**Job item**
Extract every line in the rows below that contains the string "NextMagazine", and copy each line in full.

**Extracted records**
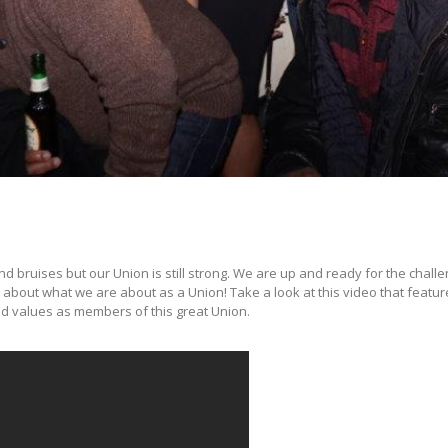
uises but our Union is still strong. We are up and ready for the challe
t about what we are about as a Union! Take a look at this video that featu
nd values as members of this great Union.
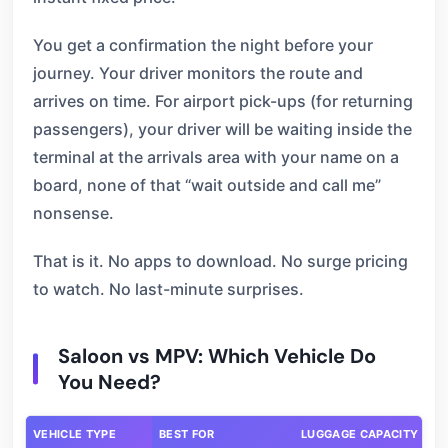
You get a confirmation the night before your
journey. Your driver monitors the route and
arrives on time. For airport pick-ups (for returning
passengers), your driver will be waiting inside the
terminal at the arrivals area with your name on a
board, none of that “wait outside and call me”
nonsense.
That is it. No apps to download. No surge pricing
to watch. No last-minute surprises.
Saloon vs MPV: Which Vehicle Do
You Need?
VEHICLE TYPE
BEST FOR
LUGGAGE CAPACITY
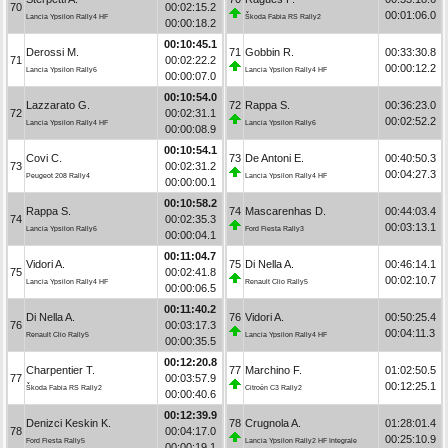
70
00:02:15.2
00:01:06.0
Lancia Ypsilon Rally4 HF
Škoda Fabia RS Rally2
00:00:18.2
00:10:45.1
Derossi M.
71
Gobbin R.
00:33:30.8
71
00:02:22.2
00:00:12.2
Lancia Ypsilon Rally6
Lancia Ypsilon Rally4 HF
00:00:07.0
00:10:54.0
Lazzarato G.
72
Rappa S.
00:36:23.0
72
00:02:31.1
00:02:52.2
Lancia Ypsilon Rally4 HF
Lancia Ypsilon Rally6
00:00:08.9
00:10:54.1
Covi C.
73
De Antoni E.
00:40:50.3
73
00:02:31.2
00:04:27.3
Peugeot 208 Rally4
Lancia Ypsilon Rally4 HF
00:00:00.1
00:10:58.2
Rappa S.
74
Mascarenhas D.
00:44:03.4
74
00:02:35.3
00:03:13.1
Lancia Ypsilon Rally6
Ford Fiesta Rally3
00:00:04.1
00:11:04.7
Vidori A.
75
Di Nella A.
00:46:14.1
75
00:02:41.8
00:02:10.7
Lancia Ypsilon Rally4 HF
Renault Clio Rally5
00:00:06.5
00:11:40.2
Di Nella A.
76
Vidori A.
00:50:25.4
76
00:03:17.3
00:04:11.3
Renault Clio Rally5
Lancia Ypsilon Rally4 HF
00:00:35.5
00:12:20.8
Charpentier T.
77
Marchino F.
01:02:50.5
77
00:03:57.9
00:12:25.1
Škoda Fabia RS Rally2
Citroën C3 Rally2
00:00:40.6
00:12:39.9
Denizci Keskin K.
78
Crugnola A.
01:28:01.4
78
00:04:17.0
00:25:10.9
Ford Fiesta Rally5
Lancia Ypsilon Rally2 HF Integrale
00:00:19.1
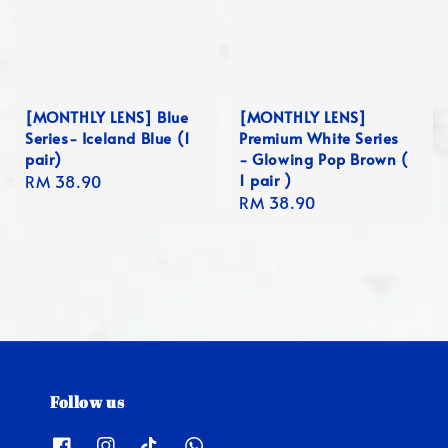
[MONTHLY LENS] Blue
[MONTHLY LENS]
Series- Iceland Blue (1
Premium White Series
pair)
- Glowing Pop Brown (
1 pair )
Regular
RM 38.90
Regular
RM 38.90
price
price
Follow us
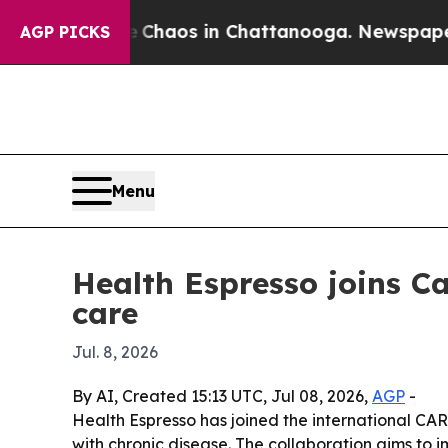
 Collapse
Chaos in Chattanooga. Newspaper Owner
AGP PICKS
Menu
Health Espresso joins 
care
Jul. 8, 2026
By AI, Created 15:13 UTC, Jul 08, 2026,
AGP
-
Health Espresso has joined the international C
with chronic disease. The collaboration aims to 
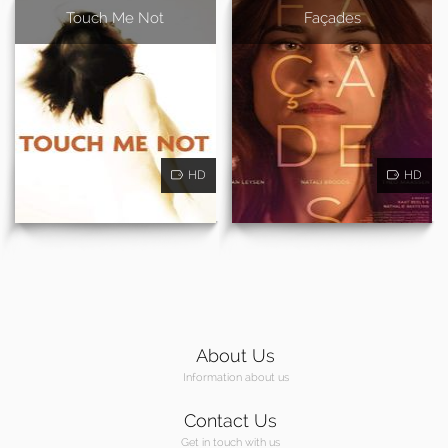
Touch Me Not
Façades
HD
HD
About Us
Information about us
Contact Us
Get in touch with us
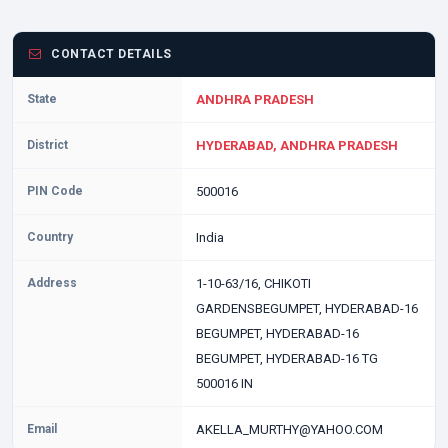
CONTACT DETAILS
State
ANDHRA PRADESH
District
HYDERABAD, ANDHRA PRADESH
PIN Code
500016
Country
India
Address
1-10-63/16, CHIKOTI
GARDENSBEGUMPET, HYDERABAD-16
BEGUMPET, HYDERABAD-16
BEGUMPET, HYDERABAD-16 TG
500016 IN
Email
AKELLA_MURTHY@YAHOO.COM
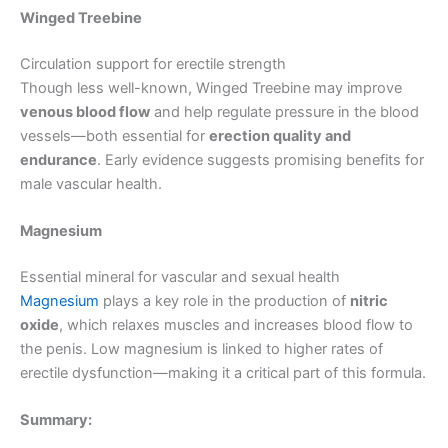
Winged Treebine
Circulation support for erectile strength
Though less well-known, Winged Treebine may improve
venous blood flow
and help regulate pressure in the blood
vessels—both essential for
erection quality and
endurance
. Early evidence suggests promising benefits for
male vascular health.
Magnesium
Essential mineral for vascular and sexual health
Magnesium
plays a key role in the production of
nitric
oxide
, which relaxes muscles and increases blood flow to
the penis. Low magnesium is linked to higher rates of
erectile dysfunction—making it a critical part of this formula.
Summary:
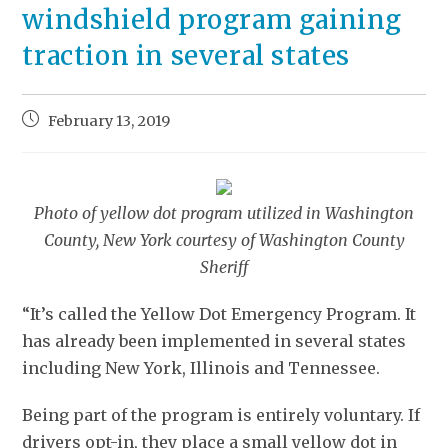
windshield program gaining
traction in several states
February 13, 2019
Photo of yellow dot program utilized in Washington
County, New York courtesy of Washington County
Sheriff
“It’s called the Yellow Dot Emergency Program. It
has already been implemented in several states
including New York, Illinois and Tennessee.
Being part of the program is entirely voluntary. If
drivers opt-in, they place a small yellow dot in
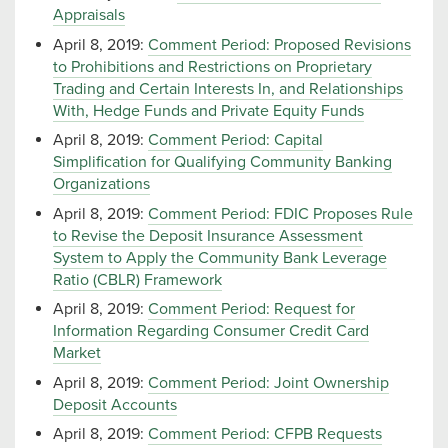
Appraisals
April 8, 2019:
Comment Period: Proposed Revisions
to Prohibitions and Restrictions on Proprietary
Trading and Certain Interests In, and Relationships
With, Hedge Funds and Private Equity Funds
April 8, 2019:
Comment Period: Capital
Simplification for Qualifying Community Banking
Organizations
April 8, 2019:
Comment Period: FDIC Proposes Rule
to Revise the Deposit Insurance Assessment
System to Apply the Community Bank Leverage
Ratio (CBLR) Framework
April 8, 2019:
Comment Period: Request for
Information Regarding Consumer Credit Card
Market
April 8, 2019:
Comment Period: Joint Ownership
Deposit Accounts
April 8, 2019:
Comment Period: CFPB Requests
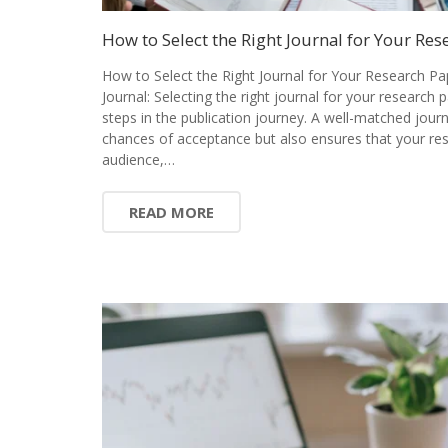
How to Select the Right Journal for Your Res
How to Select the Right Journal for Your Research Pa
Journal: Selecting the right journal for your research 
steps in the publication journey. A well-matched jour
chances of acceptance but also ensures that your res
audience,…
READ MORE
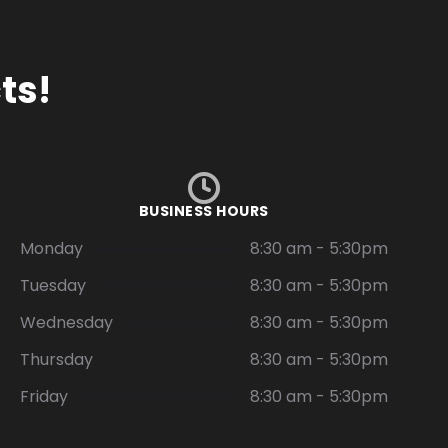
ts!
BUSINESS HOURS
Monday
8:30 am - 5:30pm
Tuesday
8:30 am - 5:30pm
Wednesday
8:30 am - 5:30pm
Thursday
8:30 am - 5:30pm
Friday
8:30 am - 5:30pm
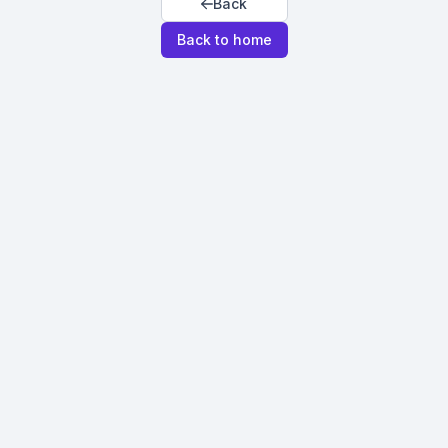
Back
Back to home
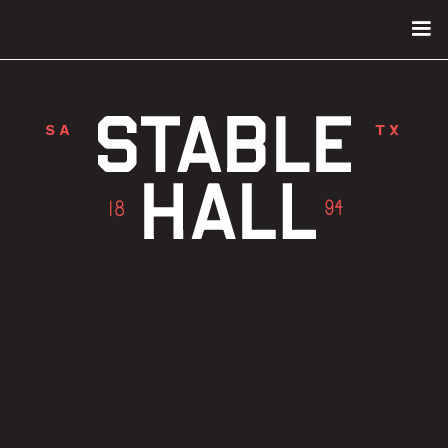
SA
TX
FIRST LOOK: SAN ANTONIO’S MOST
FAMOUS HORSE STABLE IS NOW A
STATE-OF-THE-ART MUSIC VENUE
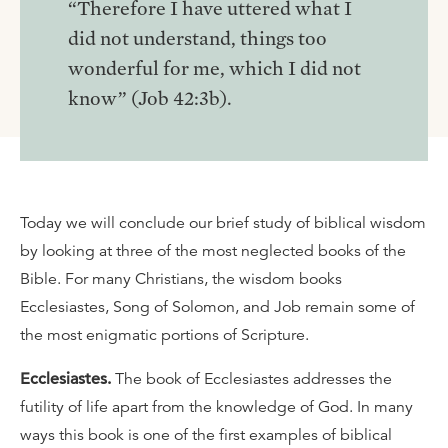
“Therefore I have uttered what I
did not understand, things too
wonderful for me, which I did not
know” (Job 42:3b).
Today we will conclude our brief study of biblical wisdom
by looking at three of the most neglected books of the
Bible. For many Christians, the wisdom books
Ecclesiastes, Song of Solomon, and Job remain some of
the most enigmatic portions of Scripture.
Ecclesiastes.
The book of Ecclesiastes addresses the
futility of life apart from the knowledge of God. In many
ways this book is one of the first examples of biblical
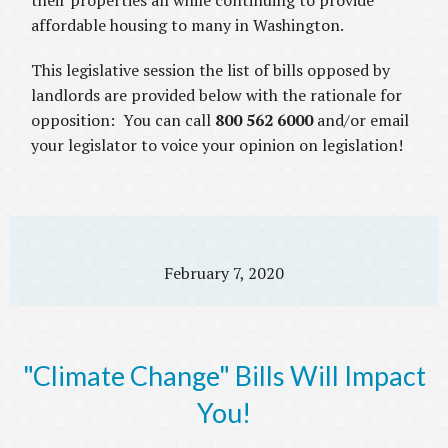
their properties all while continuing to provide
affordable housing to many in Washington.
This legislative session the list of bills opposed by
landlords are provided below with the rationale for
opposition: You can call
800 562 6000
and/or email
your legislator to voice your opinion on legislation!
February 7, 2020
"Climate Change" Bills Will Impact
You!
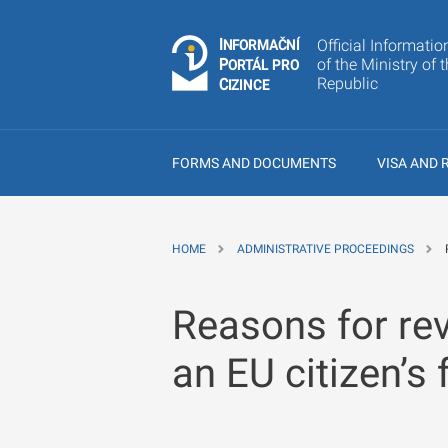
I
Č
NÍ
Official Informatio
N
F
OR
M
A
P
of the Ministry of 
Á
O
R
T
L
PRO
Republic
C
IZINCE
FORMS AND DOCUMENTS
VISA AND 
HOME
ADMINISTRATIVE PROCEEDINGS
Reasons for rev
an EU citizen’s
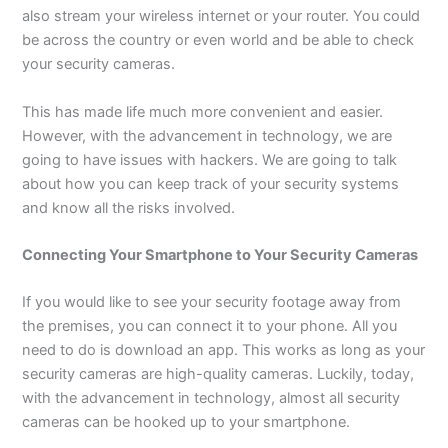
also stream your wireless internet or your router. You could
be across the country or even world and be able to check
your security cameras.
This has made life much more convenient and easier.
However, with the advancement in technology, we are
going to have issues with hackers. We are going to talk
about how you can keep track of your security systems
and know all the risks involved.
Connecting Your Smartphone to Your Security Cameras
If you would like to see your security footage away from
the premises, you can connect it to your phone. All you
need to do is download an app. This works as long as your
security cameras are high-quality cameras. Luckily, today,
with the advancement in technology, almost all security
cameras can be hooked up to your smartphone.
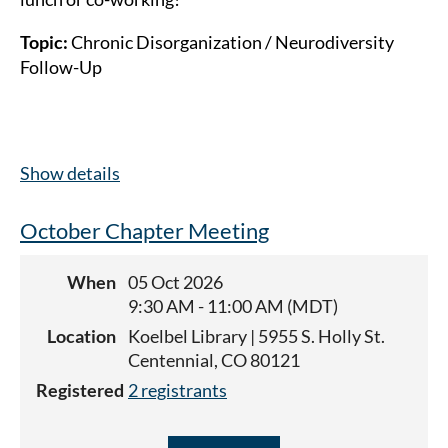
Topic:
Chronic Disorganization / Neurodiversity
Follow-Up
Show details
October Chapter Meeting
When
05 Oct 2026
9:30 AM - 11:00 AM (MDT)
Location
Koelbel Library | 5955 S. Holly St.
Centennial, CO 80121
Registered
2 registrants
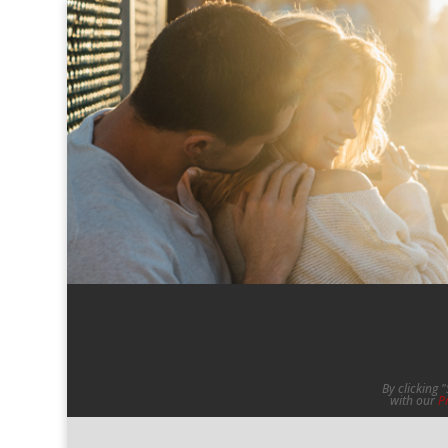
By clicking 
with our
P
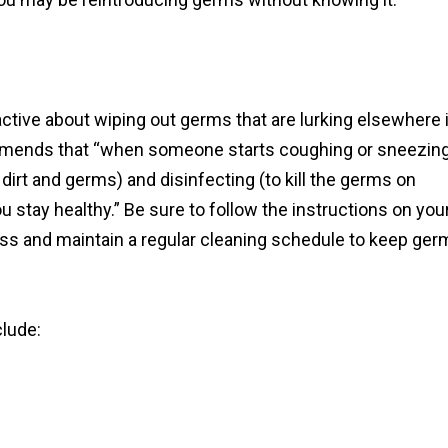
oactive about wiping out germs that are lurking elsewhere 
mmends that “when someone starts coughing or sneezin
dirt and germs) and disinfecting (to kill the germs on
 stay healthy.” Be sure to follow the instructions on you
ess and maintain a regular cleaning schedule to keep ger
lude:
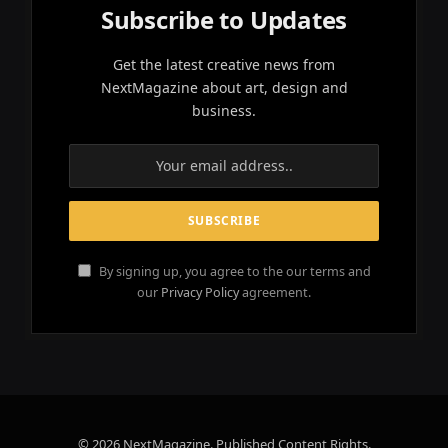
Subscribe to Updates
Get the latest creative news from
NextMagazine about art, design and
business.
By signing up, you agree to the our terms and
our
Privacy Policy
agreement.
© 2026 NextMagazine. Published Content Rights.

**Response box**
NextMagazine about art, design and
© 2026 NextMagazine. Published Content Rights.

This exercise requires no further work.